In its response to Reps. Markey and Barton released yesterday, the agency was pretty vague about its plans for oversight of privacy, saying things like,
The FAA recognizes that there are privacy concerns related to UAS operations, and the agency will review these concerns in the context of the ongoing UAS rulemaking activities and integration plans.
However, the FAA also says that its “primary tool for testing all aspects of UAS integration, including addressing privacy concerns, will be the designation and operation of the UAS test sites.” If the agency has added privacy experiments to the testing it wants conducted at the test sites, that is probably causing some reevaluation of the test site designation process, which would explain why the agency last week cited privacy concerns in the delay of that process.
It’s far from clear to me what such tests would look like— that may also be what the agency is trying to figure out. We pretty much know that you can put all kinds of surveillance technology on a drone, and we know what that kind of surveillance technology can do. Our political scientist might suspect that such tests are really a means for the agency to begin birthing some institutional capacity to engage on privacy issues. But who knows, there may be valuable insights that some kind of systematic tests could uncover.
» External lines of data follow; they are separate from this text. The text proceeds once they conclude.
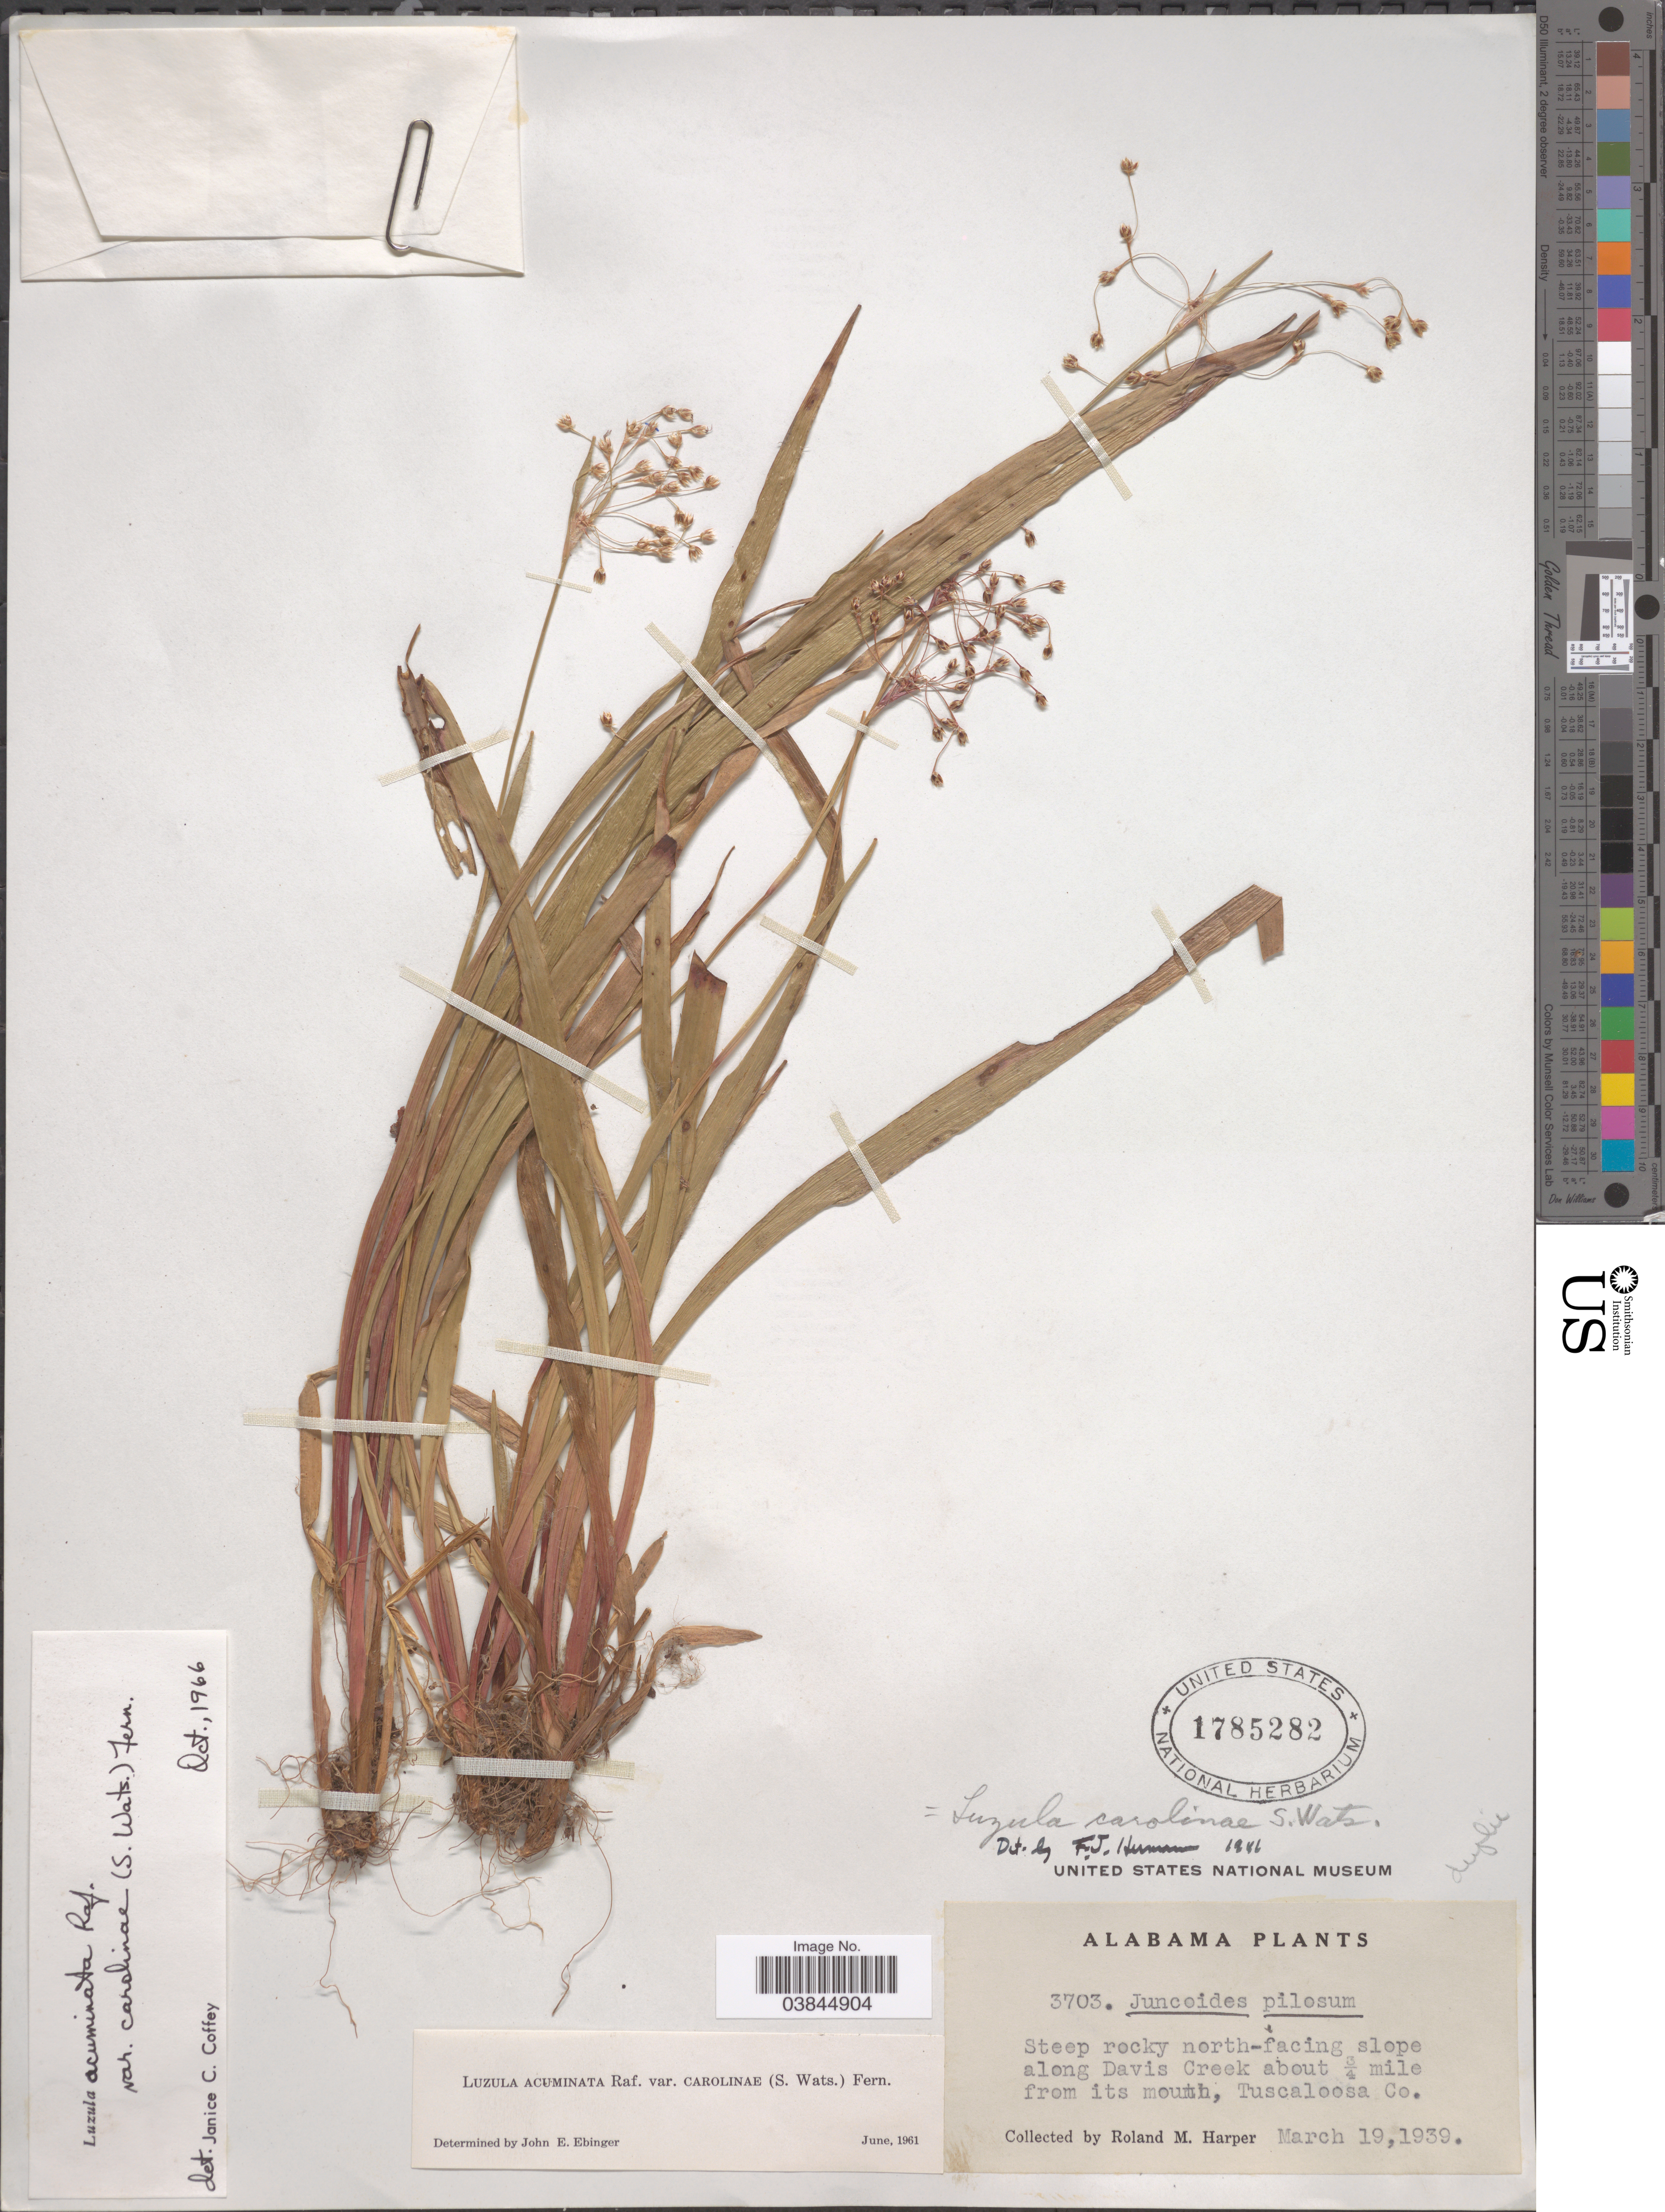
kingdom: Plantae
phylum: Tracheophyta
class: Liliopsida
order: Poales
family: Juncaceae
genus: Luzula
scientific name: Luzula acuminata var. carolinae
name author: (S. Watson) Fernald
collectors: R. M. Harper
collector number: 3703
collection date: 1939-03-19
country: United States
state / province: Alabama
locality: Along Davis Creek about ¾ mile from its mouth, Tuscaloosa Co.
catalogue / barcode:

Markey and Barton are rightly critical of the agency over what they call its “blind spot” on privacy issues—and they are also critical of the agency on transparency. In response to questions from the members about the public availability of agency information on domestic drones, the FAA responded repeatedly that the information could be obtained only via cumbersome FOIA requests.
In the end, whether or not the FAA decides it wants to deal with privacy, it may have no choice. Many agencies have found themselves in similar positions and have figured it out. The FAA can do so as well. At the same time, many uncertainties could be swept away by good strong legislation enacted by Congress.